A physicist and an engineer are in a hot-air balloon. Soon, they find themselves lost in a canyon somewhere. They yell out for help: “Hellooooo! Where are we?” Fifteen minutes later, they hear an echoing voice: “Hellooooo! You are in a hot-air balloon!”
The physicist says, “That must have been a mathematician.”
The engineer asks, “Why do you say that?”
The physicist replies: “The answer was absolutely correct, and it was utterly useless.”

Explanation
Many people consider mathematics to be very exact, but useless for real life.

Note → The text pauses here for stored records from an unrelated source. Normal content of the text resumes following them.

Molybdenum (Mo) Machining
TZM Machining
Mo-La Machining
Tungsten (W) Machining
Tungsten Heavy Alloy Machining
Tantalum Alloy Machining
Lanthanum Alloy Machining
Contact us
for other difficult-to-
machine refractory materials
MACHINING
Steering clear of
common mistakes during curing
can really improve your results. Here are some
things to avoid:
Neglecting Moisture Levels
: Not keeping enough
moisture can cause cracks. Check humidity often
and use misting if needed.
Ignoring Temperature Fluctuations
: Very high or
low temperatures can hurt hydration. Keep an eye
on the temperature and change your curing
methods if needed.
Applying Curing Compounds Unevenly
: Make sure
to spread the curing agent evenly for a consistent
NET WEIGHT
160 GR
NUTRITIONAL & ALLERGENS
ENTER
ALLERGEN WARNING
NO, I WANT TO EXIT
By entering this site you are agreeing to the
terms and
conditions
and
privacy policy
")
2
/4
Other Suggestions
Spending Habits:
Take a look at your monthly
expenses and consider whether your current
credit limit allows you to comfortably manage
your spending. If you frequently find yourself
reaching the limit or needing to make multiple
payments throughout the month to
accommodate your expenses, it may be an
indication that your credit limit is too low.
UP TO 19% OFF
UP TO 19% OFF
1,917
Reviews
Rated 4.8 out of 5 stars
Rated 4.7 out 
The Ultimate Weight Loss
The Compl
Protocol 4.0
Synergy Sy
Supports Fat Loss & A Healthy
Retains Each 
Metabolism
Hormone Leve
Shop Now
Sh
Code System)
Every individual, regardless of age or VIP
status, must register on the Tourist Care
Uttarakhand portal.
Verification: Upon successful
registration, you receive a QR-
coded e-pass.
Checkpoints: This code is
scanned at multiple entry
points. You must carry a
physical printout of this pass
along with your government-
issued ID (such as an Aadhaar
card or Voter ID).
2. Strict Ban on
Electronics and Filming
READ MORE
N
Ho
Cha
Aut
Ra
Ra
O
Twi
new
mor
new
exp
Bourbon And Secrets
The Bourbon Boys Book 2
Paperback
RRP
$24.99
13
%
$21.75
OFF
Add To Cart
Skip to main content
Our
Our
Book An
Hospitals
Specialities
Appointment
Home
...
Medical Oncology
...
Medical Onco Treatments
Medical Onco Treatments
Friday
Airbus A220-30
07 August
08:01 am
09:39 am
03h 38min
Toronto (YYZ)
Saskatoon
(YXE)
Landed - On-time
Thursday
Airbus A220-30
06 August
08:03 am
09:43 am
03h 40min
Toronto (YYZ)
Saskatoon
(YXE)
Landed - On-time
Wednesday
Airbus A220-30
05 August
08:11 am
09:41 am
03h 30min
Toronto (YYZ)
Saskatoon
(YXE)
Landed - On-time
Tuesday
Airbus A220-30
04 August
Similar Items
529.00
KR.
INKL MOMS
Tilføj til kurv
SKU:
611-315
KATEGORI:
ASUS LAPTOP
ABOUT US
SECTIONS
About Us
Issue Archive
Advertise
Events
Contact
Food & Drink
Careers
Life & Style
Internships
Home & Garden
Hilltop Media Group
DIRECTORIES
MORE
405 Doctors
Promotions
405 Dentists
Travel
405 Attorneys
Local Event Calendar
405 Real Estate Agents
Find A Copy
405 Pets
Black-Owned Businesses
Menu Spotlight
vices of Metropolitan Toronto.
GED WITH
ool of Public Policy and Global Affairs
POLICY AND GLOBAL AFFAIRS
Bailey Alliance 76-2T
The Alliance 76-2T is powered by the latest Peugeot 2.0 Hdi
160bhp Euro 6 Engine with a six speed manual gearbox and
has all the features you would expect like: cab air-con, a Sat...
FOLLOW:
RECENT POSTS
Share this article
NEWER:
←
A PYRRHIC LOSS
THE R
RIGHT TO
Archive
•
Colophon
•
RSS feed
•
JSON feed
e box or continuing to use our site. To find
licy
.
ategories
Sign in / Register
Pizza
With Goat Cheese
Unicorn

“Why don’t you see quaternions ride the bus?”
“Because they do not commute!”

Explanation
Quaternions are a number system, extension of the complex numbers. Quaternions do not possess the commutative property, i.e. xy may not equal yx.

Two Games at Once

The Devil offers you a deal – you have to play two games of chess simultaneously against the two best GrandMasters in the world, one with black pieces and one with white pieces. If you win at least 1 point from the two games, you will get whatever your heart desires, if you don’t – you will go straight to Hell. Would you accept the challenge?

Accept the challenge. You can easily get 1 point by just repeating the moves of your opponents. For example, if the white GrandMaster plays e4, then you play e4 against the black GrandMaster. If the back GrandMaster plays e5, then you play e5 against the white GrandMaster and so on.

Magic Liquid

You buy a bottle with a letter from the merchant, the merchant tells you that when you drink the liquid in the bottle it grants you eternal life, he supposedly deciphered this from the letter.
After you get home you decide to study the letter if it really says what the merchant told you, can you figure out if the bottle really grants eternal life?

You come to a fork in the road.
To the left is an empty well made from stone.
On the right is a pirate’s buried treasure.
Ahead you only see a tall straight tree.
The night is dark with only a dying moon in the sky.

Source: Puzzling StackExchange

The objects described in the last paragraph have the following shapes:
fork in the road = T
empty well = O
buried treasure = X
straight tree = I
dying moon = C
The 5 letters form the word “TOXIC”, which suggests you shouldn’t drink from the bottle.